Niestety tylko dodson ma skład jaki mnie interesuje paszy energetycznej dla mięśniochwatów.  🙄

Myślę że worek wystarczy na jesień/zima  😉 a na przyszły rok tez kupie dodsona bo jest gotowy do podania po 10 min 😉

Jakby mnie stać nie było bym nie kupowała 😉
No a ja mam wysłodki dodsona jeszcze nie skończone i zakupiłam te z poprzedniej strony. Kobyłka bez problemu je pochłania, wczoraj moczyłam 2,5 godziny, dzisiaj 6, wysłodków rozmoczonych tyle samo.
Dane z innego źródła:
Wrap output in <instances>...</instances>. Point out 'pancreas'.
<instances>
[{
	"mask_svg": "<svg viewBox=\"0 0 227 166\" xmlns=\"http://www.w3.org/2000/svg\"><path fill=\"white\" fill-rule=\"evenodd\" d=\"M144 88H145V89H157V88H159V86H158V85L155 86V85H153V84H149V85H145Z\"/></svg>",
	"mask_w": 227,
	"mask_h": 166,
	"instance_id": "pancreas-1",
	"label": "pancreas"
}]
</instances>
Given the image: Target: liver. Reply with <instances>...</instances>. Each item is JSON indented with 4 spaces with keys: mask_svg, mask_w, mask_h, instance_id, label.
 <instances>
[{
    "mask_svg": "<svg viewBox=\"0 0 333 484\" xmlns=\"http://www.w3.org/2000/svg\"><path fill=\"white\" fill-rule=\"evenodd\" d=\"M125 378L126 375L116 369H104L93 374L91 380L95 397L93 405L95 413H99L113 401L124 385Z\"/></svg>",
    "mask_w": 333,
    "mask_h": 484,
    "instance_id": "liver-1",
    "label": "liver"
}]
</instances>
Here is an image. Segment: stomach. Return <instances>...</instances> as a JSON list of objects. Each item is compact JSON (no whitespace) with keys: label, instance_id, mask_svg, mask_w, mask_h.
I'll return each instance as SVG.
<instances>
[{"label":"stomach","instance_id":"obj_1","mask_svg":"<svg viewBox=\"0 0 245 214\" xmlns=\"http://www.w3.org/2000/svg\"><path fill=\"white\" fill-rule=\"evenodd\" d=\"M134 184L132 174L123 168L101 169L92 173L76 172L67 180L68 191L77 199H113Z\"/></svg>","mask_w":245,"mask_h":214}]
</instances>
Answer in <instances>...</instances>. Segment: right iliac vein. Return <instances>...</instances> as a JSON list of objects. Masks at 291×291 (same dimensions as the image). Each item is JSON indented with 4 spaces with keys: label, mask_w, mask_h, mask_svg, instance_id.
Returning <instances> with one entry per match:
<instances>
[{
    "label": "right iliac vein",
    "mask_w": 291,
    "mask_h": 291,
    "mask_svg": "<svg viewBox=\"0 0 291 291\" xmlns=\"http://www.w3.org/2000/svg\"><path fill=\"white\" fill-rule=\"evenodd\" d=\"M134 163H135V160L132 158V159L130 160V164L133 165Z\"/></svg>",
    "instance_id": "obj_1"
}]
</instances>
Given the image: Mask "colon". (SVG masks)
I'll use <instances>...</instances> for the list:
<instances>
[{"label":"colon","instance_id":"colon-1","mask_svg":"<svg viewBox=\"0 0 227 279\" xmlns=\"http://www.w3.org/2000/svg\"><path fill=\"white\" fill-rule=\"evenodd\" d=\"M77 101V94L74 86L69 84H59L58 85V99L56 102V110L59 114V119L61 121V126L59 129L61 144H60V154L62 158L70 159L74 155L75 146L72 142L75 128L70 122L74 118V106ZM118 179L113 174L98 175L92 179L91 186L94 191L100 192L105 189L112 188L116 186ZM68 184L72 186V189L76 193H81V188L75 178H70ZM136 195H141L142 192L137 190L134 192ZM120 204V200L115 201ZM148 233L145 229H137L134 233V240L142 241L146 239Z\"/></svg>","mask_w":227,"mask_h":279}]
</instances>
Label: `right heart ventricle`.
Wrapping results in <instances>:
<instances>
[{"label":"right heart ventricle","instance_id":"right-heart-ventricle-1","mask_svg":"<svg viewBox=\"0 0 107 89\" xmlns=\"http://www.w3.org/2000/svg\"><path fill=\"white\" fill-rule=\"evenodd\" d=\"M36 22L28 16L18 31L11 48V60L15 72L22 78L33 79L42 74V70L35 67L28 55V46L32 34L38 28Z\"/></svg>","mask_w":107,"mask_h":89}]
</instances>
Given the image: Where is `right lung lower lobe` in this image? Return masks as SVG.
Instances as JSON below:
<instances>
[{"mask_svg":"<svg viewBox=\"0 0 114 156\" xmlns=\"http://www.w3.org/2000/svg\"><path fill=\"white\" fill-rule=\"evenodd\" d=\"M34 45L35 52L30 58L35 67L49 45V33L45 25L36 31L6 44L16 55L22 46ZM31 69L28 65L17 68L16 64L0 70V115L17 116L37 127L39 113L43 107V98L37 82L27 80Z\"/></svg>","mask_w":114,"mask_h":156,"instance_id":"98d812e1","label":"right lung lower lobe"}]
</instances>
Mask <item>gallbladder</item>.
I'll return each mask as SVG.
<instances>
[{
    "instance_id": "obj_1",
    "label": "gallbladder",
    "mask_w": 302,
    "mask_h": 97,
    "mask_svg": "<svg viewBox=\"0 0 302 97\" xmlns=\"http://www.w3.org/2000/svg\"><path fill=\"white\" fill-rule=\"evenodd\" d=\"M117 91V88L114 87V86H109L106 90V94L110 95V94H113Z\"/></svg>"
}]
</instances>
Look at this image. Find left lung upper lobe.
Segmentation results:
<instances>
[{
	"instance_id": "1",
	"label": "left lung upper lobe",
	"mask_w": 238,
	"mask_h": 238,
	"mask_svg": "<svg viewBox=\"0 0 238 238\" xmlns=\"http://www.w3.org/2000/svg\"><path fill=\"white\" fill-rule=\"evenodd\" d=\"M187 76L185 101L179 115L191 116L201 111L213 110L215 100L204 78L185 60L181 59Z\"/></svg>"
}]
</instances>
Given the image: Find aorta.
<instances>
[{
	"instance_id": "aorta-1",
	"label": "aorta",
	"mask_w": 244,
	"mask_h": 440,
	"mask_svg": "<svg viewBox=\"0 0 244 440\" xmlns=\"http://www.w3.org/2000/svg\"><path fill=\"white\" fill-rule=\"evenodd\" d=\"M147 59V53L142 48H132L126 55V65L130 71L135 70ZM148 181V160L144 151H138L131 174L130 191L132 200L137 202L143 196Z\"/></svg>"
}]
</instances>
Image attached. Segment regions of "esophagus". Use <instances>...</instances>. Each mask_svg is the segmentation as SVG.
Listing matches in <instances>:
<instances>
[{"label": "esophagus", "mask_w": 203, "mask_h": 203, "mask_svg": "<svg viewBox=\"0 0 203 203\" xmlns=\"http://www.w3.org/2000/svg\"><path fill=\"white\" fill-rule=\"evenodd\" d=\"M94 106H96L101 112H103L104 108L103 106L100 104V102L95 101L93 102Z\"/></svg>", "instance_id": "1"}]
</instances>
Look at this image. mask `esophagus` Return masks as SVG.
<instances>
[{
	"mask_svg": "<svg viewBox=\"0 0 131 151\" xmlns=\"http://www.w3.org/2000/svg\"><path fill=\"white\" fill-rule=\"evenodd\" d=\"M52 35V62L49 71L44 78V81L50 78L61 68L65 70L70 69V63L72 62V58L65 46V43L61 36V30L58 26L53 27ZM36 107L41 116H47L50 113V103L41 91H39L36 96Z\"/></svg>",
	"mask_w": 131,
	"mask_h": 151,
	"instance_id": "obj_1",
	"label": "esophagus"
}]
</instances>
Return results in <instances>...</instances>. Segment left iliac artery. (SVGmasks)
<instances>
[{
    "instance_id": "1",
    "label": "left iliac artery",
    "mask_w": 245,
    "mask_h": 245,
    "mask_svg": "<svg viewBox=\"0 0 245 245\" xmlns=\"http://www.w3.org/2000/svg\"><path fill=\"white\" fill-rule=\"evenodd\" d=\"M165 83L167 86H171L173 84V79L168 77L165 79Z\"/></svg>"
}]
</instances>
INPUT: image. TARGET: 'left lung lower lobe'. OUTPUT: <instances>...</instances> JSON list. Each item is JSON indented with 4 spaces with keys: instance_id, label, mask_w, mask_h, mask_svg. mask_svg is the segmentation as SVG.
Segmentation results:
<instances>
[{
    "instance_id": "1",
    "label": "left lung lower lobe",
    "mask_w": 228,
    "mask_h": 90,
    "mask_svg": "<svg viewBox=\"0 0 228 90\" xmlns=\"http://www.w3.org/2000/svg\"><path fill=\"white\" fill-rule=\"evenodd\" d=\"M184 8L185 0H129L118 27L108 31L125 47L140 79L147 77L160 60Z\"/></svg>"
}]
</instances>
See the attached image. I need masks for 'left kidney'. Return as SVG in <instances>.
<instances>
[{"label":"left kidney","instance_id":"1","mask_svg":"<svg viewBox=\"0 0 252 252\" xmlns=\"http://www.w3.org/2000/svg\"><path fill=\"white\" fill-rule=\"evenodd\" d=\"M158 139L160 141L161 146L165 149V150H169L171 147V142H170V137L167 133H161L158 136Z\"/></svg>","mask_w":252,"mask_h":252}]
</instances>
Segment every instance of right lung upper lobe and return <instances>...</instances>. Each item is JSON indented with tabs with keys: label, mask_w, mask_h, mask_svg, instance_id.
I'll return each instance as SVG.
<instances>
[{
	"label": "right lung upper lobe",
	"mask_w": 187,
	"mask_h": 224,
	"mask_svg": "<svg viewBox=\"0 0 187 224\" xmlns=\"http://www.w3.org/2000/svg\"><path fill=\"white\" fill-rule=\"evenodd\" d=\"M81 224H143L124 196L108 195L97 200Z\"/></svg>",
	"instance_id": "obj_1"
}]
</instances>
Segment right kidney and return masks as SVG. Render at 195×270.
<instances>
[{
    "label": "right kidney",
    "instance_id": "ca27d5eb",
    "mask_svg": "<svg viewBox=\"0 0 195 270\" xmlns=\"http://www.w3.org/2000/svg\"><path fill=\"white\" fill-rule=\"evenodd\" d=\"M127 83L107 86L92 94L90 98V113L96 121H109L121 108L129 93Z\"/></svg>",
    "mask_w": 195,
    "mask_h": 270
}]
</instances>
Kupowałam KwikBeet dla wygody, teraz przerzucę się jednak na te nowe, jest ich więcej, dużo taniej no i pachną rzeczywiście rewelacyjnie (świeżym burakiem).  🙂
Cariotka Oooo....to dobrze,że mi napisałaś....dzięki. Muszę sprawdzić ile kosztuje dostawa na allegro, bo może wyjdzie mi 5 zł taniej a będę musiała tachać..więc słaby interes.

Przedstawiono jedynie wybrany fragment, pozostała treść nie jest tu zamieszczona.